Sure, it adds an extra layer of strategy to combat, but more often than not I cursed under my breath having to manage something so tedious. This is especially true when SP is also tied into skills and a CPU’s HDD form.
Aside from that, the combat has also been given a bit of a makeover. Party members can now add a fifth move to their combos, but here is where another fault lies with the game.
Plans are more closely tied into Challenges this time. Anyone who has played Victory remember the different in-game "achievements" you earned by performing tasks such as not taking damage for X number of battles or running for X number of meters.
Now you have to do it for every character to unlock specific plans for them, like unlocking that fifth combo move or increasing their parameters. This can be frustrating as it makes the Remake system out to be more of a gate for character progress and requires dozens of hours of time investment.
Otherwise, many of the same problems from the previous entries remain. Monster designs are recycled with a few additions. Combat can get somewhat repetitive and maps are reused constantly in which some of them reverse the direction that you approach it.
Another issue is the real lack of voiced dialogue heard throughout the game. Idea Factory has been real good up until this point of having a more vocal script, but it seems as barren here as it did in Victory.
Not that I still didn’t enjoy my time with V Generation. The characters are as appealing as they ever were, and the shenanigans that come up when CPUs of one dimension meet their own alternate self in the other is highly entertaining.
I also wasn’t that bothered by the changes that were made though the EXE Drive change left me agitated.

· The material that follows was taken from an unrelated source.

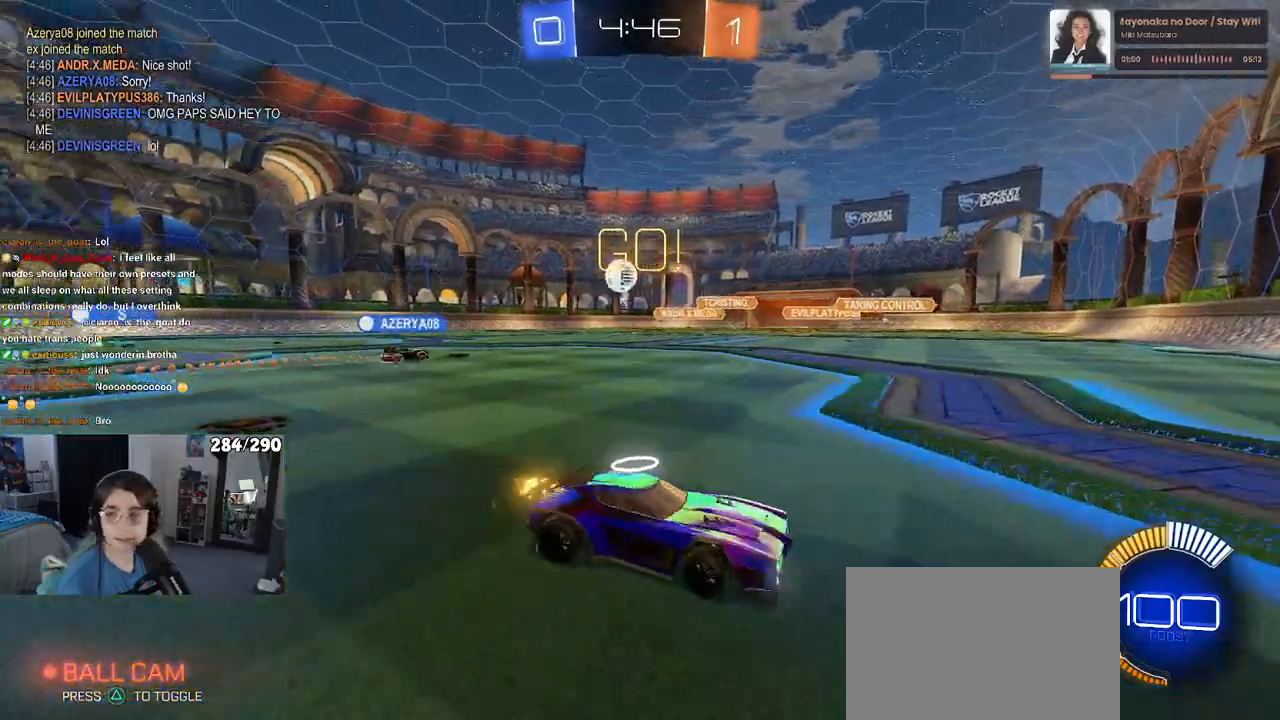
{"buttons": [], "left_stick": "right", "right_stick": "center", "events": [[83, "SQUARE", "up"]]}
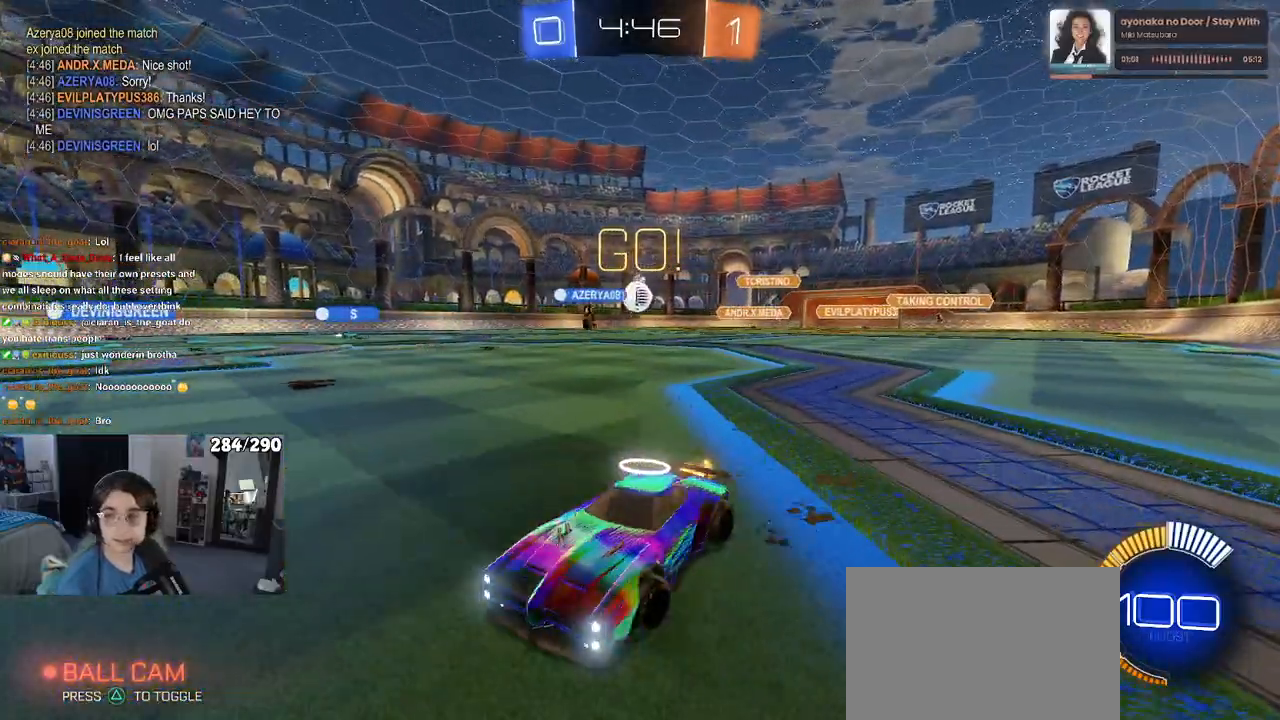
{"buttons": [], "left_stick": "center", "right_stick": "center", "events": [[467, "left_stick", "center"]]}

The referential humor is still on point as well with even more jokes added this time.
The Neptunia Re;Birth series has done a lot to improve upon what were originally mediocre experiences. After having covered all the entries for RPG Site I have found a lot of appreciation for the series I didn’t have before.
Now that it’s out of the way, I hope Compile Heart and Idea Factory explore more original directions for their satirical cast of wonderful characters. I wouldn’t mind another tactical RPG myself.